Hospital

Why Hackers Love Hospitals

First, a clarification. No, I’m not talking about the place where you go to get medical attention. In tech terms, a hospital is a public Wi-Fi network. We all know and love them because they are time-efficient and keep you active at all times.

You might want to check your email or make a last-hour transaction from your home-banking account, and the closest Wi-Fi connection seems like the fastest way to do that.

However, hackers love these places just as much, if not more than you do. This is because a public Wi-Fi is unencrypted, lacking in the most basic security measures. Anyone can connect to it, and with enough know-how in IT, you can invade other people’s devices and steal their information.

Hackers do that for a living, and the public Wi-Fi network is a honey pot for them. For example, the Norton Cybersecurity Insights Report that around 594 people all over the world were the victims of cybercrime, with 21% of Americans having their emails hacked.

And most of these things happened on a public Wi-Fi. It’s safe to say that these places are extremely risky, and you should avoid them like the death plague.

Let’s look over the most used attack patterns in this case:

  • The MITM or the Man-in-the-Middle attack. This is basically someone interfering with the traffic between a user and the public Wi-Fi network. He manages to intercept the data packets before they reach their destination and since there is no encryption in place, he can easily get access to your personal information. Passwords, financial data, account logins, details about browsing activities, purchase transactions

The hacker will generally choose to display a fake version of the site you’re trying to access, but your private data and credentials will be automatically retained if you go along with it.

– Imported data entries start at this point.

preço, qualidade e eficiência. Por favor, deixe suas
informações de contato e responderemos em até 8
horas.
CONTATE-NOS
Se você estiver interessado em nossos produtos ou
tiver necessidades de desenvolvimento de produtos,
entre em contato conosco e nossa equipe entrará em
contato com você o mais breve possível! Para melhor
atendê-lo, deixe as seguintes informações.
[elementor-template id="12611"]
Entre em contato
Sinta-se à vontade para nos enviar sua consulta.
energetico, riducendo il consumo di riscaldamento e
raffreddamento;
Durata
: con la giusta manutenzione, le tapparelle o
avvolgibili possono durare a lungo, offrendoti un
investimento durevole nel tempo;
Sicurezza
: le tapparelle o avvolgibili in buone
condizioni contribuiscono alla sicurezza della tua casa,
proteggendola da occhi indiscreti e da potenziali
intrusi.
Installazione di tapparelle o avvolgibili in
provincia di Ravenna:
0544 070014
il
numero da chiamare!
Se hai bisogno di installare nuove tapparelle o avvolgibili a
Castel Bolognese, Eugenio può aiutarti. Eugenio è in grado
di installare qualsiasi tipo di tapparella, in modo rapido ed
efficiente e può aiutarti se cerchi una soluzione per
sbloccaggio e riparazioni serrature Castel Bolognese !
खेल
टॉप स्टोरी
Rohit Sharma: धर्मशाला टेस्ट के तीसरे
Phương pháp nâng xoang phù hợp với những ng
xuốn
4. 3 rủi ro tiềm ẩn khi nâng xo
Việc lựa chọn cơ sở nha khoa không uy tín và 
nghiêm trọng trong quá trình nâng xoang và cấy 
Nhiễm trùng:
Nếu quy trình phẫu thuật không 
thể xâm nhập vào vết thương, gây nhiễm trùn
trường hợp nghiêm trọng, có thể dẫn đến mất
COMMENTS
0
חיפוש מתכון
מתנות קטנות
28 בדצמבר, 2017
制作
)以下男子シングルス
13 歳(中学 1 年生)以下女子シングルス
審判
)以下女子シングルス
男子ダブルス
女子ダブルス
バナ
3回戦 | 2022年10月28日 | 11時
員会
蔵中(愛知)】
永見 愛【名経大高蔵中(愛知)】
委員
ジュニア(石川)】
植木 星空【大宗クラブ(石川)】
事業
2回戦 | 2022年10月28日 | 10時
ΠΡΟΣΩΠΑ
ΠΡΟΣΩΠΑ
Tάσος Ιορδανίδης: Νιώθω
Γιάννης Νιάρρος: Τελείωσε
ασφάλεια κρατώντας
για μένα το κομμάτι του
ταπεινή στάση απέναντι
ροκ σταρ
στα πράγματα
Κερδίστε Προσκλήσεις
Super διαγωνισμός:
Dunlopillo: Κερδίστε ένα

Most importantly, absolutely anyone using a public Wi-Fi network is vulnerable to this kind of attack. In order to decrease the risk of falling prey to a MITM attack, pay attention to any warning notifications about the website you’re currently on. Ideally, visit only sites encrypted with the HTTPS address (S stands for secure).

  • A fake Wi-Fi connection or the rogue spot. This is the bigger, meaner sibling of the MITM attack. Specialists have dubbed it the “Evil Twin”. Essentially, a hacker sets up a fake access point which they intentionally name the same as a public Wi-Fi network. This can be done from any device, a smartphone, laptop, you name it.

As with the MITM attack, any data transmitted after connecting to the fake Wi-Fi network will be intercepted and tracked by the hacker. To avoid this risk, pay attention to similarly-named network connections, and if you have the slightest suspicion there might be hackers prowling about, alert any staff member close-by.

These are the main types of cyber-attacks used by hackers to weaponize any public Wi-Fi network. There are some things that you can do to decrease the risks, but there’s only one way to completely avoid all issues – don’t ever use a public Wi-Fi network.

There are too many uncertainties and the security there is exceedingly weak, so even if you do take the appropriate measures, hackers are inventive and possess a wide array of tools to make your life a living hell.

The only real measure you could take that would essentially nullify the dangers is using a Virtual Private Network, a VPN.

VPN – the ultimate cyber-shield

In short, a VPN establishes an encrypted tunneling protocol that protects your traffic entirely. From the moment the data packets leave the device source, they go straight to the destination by using a secure tunnel created by the VPN.

All your personal data and confidential information are kept safe at all time through the many security and encryption layers put in place.

What’s more, most VPNs will have special features that will allow you to use public Wi-Fi networks without worrying about any hackers butting in. Basically, whenever you connect to one such network, the VPN will automatically recognize it and enclose your data packets in added security layers.

The result – impregnable encryption and safe public Wi-Fi networks.

The main reason why hackers are nuts about hospitals is because of the almost non-existent security there. It’s essentially an eat-all-you-can buffet with no strings attached. Nothing prepares you for the all-out cyber-invasive attacks of a desperate hacker with nothing to lose.

For this reason, a VPN seems like the only logical choice. Specialists in the field argue that an online security provider will protect you from anything other than a nuclear strike. In terms of security issues, evidently.

You can also pay attention to the following things:

  • When connected to public Wi-Fi networks, try to avoid logging in with your credentials to any websites that contain sensitive information. This includes networking sites, email, banking accounts, PayPal, and so on.
  • Keep your phone or laptop up-to-date with all the new security patches. This will make it harder for any third party to install malware or send you invasive viruses through the network. At the very least, you’ll receive warning notifications if something’s wrong.

For example, Apple was forced at one time to warn its users that their devices were vulnerable to security attacks because the SSL encryption was compromised. They were forced to issue out new updates on the fly in order to avoid any security issues.

In the end, you have to maintain utmost attention when you connect to any public Wi-Fi network. If you really have to risk it, then consider having a VPN client installed on your device that protects you from any invasive attacks.

No matter how much they love these public networks, hackers will meet their match when confronted with a good VPN provider.